The boards are in October every year - one exam - one shot - hit or miss. You submit the application in January and you find out if you are accepted in June, two months before the deadline to pay the remaining fee to sit for them. So in a sense, you study for 10 months not ever knowing if you are going to be eligible to sit for the boards, and if you are not then you have to wait another year to apply again.

I put the application together with all the info required to show that I met those qualifications, paid the $400 application fee, and submitted it in January 2022.

In June, I got a letter saying that I was not eligible to sit because the board had disqualified six years of experience as not meeting the requirement of “active practice of toxicology”.

My heart sank. This was the next step for my career, this was my defining moment. At the time, I had put in 10 years of hard work including studying for the past 10 months to be told that it wasn’t good enough.

I thought, now what? Well first I thought, wtf, then I thought, now what?

It was a long shot, but I decided to appeal the decision.

I just felt so much frustration and anger, not because I was deemed ineligible, but because I truly believed in my heart of hearts that the experience they said was not legit was legit.

I wrote them an appeal letter and in it I said, and I quote, “If experience like that is not considered “active practice of toxicology”, then I believe a reconsideration of what constitutes “active practice of toxicology” is warranted.”

It was bold, but what did I have to lose?

One month later, I received a letter saying they did reconsider my experience and that I was in fact eligible to sit.
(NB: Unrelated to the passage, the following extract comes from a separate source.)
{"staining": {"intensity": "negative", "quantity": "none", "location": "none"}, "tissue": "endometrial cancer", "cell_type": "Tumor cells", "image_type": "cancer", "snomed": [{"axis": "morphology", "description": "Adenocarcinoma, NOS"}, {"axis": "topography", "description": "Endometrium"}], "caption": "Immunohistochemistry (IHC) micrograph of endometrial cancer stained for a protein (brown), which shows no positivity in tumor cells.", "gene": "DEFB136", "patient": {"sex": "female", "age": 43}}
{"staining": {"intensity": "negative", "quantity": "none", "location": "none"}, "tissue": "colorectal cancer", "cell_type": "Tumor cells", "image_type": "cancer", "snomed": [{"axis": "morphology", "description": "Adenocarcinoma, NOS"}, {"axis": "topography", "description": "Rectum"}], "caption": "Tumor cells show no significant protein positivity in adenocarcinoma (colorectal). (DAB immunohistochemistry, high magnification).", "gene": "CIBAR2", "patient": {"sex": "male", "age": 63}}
That October I took the boards and passed with flying colors, finally becoming a board-certified toxicologist.

The Takeaway:

I could have accepted the original decision of being ineligible, ultimately having accepted that I failed to meet the requirements to take the exam.

But how deceiving!

Imagine if I hadn’t appealed? I would have labeled myself a failure, my experience a failure, my application a failure, my studying a failure and I would've had to wait another year and a half to the take the exam.

Instead, I saw failure for it was - an opportunity to grow, to learn, to gain confidence, to be bold.

How can we change our focus of failure in this way?

  1. Get mad. Anger fuels me so feverishly than anything I’ve ever felt. Once the switch flips to anger, I become unstoppable in pursuit of changing my circumstances. I get so mad at where I am that I find any way to get somewhere else.

  2. Think in solutions. When that first letter came in, I could’ve sat there and listed all the reasons why they were right and I was the problem. But I didn’t. Instead, I thought in solutions - “what is my next step”? That mindset allowed me to see the problem as the problem, and me as the solution.

  3. Failure is not real. Failure is deceiving, making you think you’ve got nowhere else to go, but it’s not true. Don’t fall for it’s tricks. Failure is not an obstacle - it’s a doorway. Sometimes you just have to look a little harder to find the knob. Ask yourself: what is the real goal here and how can I get there?

I know you’ve heard it: failing is the name of the game of success because it is how we learn and grow. But we can only seize that opportunity by training ourselves to see past failure’s mirror.

When you face failure, stop for a minute and think about what you’re actually seeing.

It is never the end.

It is always a beginning.

And those who were seen dancing were thought to be insane by those who could not hear the music.